● **Your task**
Please return the lines of the data below, word for word, from the first line through the line containing "textuels renvoient vers".
══════════
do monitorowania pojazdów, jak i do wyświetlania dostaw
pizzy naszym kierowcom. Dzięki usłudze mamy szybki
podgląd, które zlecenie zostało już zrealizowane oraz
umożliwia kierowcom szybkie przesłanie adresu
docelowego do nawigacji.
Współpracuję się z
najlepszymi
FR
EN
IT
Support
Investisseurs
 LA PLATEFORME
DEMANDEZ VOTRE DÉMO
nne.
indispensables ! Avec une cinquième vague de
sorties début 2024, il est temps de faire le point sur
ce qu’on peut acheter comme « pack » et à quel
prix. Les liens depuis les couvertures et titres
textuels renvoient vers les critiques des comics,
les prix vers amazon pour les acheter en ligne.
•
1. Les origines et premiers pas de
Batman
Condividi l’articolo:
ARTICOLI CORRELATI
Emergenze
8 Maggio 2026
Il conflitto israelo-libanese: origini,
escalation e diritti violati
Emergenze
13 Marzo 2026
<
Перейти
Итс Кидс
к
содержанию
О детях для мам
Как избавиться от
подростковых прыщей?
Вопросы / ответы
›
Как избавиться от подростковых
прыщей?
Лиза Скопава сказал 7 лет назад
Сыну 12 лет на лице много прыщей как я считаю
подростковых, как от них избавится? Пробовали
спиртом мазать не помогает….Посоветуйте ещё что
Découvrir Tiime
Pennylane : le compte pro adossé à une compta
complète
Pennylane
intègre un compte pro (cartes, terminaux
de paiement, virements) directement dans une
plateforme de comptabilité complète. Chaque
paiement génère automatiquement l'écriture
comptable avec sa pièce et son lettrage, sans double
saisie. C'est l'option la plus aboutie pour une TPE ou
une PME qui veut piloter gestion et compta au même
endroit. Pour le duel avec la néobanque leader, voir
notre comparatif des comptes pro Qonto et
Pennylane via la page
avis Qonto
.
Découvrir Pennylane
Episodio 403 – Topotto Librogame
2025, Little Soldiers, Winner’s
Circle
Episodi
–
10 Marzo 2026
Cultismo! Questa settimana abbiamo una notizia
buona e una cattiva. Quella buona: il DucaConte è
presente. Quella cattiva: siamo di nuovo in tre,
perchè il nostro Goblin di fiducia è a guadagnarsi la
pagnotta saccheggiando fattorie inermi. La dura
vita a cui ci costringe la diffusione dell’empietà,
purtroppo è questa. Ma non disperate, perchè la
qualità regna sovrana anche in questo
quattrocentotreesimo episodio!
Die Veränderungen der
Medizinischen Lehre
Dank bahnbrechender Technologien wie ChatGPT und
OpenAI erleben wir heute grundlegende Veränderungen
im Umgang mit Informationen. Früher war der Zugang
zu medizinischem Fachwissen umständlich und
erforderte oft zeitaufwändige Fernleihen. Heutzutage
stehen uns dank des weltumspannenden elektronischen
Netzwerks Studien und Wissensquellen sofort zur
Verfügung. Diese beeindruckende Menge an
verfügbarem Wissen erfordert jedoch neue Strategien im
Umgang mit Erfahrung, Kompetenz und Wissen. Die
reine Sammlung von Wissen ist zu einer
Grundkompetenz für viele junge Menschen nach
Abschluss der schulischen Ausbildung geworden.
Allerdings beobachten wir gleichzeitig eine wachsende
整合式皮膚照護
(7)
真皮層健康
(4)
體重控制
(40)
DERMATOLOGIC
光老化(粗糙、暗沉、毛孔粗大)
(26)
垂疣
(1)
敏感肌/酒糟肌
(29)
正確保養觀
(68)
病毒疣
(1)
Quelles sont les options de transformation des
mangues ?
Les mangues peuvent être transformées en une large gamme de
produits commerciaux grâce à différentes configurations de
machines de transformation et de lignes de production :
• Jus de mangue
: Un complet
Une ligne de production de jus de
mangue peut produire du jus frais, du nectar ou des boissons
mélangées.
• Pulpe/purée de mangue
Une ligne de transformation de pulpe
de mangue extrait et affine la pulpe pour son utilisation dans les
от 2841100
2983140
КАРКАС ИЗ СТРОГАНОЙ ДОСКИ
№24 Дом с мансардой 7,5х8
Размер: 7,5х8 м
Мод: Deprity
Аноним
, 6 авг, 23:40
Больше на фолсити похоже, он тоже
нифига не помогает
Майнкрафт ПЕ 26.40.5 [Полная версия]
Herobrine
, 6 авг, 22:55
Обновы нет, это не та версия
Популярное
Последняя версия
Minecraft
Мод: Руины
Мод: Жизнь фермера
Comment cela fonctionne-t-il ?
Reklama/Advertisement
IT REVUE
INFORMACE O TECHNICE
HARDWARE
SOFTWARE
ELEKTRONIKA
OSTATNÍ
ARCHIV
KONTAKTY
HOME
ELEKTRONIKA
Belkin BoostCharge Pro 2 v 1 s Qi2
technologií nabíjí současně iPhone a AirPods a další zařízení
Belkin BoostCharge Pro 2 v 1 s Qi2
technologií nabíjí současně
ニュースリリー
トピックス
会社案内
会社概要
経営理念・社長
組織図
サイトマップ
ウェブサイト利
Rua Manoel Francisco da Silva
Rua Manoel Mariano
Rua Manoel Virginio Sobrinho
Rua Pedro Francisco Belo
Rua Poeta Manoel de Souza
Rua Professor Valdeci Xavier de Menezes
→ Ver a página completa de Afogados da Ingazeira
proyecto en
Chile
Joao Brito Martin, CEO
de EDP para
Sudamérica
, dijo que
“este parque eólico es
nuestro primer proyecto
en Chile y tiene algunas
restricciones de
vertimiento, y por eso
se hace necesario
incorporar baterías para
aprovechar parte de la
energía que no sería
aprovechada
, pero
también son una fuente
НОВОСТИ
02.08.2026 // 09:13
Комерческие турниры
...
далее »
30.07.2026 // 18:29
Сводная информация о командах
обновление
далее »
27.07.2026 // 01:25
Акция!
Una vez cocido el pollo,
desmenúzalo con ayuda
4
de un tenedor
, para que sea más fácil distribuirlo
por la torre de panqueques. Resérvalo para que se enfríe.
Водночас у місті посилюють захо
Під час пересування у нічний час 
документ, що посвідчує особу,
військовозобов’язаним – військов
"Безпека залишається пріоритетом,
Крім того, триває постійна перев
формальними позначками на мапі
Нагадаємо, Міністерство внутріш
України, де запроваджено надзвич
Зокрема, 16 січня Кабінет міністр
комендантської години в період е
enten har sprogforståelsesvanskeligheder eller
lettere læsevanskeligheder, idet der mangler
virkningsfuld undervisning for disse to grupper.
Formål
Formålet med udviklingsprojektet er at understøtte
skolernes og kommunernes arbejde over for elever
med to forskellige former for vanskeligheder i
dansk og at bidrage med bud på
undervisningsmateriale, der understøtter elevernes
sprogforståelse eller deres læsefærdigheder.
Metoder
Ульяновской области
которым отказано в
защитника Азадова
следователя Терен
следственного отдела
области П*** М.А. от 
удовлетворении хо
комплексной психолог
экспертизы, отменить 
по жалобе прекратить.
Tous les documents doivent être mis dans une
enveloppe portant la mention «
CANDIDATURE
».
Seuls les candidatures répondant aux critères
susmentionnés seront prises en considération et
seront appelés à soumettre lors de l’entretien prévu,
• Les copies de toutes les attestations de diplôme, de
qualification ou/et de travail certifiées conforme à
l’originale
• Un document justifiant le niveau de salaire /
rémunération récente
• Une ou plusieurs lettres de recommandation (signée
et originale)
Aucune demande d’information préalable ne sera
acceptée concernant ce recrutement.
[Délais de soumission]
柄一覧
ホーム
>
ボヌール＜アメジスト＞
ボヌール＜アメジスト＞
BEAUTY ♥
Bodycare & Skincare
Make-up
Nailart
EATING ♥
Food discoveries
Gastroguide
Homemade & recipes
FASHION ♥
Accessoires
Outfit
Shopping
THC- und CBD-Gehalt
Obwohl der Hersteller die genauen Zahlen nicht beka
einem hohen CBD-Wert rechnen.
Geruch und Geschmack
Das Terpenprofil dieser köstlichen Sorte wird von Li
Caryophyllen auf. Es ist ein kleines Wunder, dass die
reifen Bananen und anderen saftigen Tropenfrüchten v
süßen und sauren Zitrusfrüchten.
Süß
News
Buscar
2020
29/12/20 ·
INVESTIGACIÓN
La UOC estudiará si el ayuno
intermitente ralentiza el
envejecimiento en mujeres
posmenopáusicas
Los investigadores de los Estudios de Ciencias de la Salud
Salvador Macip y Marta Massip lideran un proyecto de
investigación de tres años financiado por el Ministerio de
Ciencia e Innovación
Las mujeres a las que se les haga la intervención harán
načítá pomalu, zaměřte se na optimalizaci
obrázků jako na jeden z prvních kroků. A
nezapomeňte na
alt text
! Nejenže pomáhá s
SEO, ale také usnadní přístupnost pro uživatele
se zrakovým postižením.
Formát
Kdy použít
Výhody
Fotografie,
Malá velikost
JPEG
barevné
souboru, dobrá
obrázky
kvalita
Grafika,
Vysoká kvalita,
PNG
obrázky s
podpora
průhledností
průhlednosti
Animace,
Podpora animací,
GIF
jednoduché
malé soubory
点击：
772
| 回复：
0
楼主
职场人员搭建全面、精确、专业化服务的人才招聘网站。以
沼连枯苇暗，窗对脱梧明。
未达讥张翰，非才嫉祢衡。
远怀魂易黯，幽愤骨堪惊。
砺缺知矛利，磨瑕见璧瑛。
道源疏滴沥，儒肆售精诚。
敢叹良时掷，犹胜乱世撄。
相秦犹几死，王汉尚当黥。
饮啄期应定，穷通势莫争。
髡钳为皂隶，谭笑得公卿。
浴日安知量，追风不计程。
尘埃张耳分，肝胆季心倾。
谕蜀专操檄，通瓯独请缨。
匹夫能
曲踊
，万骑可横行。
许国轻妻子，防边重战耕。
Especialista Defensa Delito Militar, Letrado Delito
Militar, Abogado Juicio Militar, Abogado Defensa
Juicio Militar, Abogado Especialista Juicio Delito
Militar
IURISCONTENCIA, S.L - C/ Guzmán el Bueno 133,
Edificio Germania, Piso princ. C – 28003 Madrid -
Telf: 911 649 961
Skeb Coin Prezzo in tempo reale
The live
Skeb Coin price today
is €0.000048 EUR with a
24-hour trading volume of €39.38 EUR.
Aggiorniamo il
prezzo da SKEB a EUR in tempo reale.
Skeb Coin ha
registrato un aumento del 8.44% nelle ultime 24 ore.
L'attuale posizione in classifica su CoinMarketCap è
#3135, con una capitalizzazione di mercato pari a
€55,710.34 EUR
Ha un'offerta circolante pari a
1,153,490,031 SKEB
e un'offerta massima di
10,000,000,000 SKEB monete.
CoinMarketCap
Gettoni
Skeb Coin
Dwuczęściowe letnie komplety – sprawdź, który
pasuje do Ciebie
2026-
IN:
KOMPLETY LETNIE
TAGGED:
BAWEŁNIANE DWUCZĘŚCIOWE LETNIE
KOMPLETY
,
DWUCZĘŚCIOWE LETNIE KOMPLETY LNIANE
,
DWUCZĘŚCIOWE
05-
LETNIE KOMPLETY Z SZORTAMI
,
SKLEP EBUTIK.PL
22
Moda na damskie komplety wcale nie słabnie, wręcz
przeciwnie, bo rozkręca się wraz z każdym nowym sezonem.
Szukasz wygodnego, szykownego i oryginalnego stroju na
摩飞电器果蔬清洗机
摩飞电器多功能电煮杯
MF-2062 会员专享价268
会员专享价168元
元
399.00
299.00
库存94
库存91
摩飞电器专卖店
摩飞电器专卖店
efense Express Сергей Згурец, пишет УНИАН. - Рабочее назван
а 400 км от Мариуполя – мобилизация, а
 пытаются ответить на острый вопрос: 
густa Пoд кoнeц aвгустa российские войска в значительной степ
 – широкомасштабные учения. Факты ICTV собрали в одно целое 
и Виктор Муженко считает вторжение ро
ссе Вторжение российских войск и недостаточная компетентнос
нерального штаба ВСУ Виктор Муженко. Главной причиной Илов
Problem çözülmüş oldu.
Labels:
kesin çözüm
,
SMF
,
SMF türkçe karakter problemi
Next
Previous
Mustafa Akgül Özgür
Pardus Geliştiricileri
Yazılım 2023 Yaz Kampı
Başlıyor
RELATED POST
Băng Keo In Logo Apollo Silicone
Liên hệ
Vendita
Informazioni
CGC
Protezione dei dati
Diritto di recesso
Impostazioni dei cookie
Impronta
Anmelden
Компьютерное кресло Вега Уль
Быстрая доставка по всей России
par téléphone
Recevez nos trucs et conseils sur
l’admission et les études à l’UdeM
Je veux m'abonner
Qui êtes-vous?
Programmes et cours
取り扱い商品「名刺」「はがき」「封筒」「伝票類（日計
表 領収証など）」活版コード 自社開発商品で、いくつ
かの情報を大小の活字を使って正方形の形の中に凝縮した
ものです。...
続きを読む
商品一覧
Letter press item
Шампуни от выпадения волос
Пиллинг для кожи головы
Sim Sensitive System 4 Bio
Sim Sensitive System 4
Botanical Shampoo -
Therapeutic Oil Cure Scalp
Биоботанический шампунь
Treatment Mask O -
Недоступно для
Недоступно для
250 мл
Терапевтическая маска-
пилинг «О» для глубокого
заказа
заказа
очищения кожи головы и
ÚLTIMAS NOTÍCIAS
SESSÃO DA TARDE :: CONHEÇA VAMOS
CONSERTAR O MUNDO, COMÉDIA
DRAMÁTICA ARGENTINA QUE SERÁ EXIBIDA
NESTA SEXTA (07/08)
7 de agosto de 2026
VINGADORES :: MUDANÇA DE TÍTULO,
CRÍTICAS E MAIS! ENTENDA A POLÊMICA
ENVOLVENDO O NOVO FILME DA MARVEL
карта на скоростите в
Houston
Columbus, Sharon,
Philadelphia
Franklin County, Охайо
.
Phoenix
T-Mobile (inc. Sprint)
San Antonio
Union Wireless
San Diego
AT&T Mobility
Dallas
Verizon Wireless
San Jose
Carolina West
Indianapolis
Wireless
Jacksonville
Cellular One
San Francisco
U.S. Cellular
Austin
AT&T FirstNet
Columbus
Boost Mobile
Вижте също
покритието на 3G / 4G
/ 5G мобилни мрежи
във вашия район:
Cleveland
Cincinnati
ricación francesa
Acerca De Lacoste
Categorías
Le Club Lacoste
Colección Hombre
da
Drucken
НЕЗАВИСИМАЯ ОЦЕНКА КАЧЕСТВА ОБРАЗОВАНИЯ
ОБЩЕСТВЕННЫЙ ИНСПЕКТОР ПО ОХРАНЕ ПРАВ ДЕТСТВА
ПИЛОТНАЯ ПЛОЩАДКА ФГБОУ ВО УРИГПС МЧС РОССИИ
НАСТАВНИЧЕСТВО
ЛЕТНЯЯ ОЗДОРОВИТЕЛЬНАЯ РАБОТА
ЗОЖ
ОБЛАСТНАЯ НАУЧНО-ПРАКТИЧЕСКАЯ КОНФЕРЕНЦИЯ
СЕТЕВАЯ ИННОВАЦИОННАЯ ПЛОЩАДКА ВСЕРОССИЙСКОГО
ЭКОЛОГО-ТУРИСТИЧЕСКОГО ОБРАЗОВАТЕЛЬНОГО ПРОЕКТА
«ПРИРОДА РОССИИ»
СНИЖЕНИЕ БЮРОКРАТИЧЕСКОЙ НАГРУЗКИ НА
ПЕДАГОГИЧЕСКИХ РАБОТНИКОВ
══════════
● **Final answer**
do monitorowania pojazdów, jak i do wyświetlania dostaw
pizzy naszym kierowcom. Dzięki usłudze mamy szybki
podgląd, które zlecenie zostało już zrealizowane oraz
umożliwia kierowcom szybkie przesłanie adresu
docelowego do nawigacji.
Współpracuję się z
najlepszymi
FR
EN
IT
Support
Investisseurs
 LA PLATEFORME
DEMANDEZ VOTRE DÉMO
nne.
indispensables ! Avec une cinquième vague de
sorties début 2024, il est temps de faire le point sur
ce qu’on peut acheter comme « pack » et à quel
prix. Les liens depuis les couvertures et titres
textuels renvoient vers les critiques des comics,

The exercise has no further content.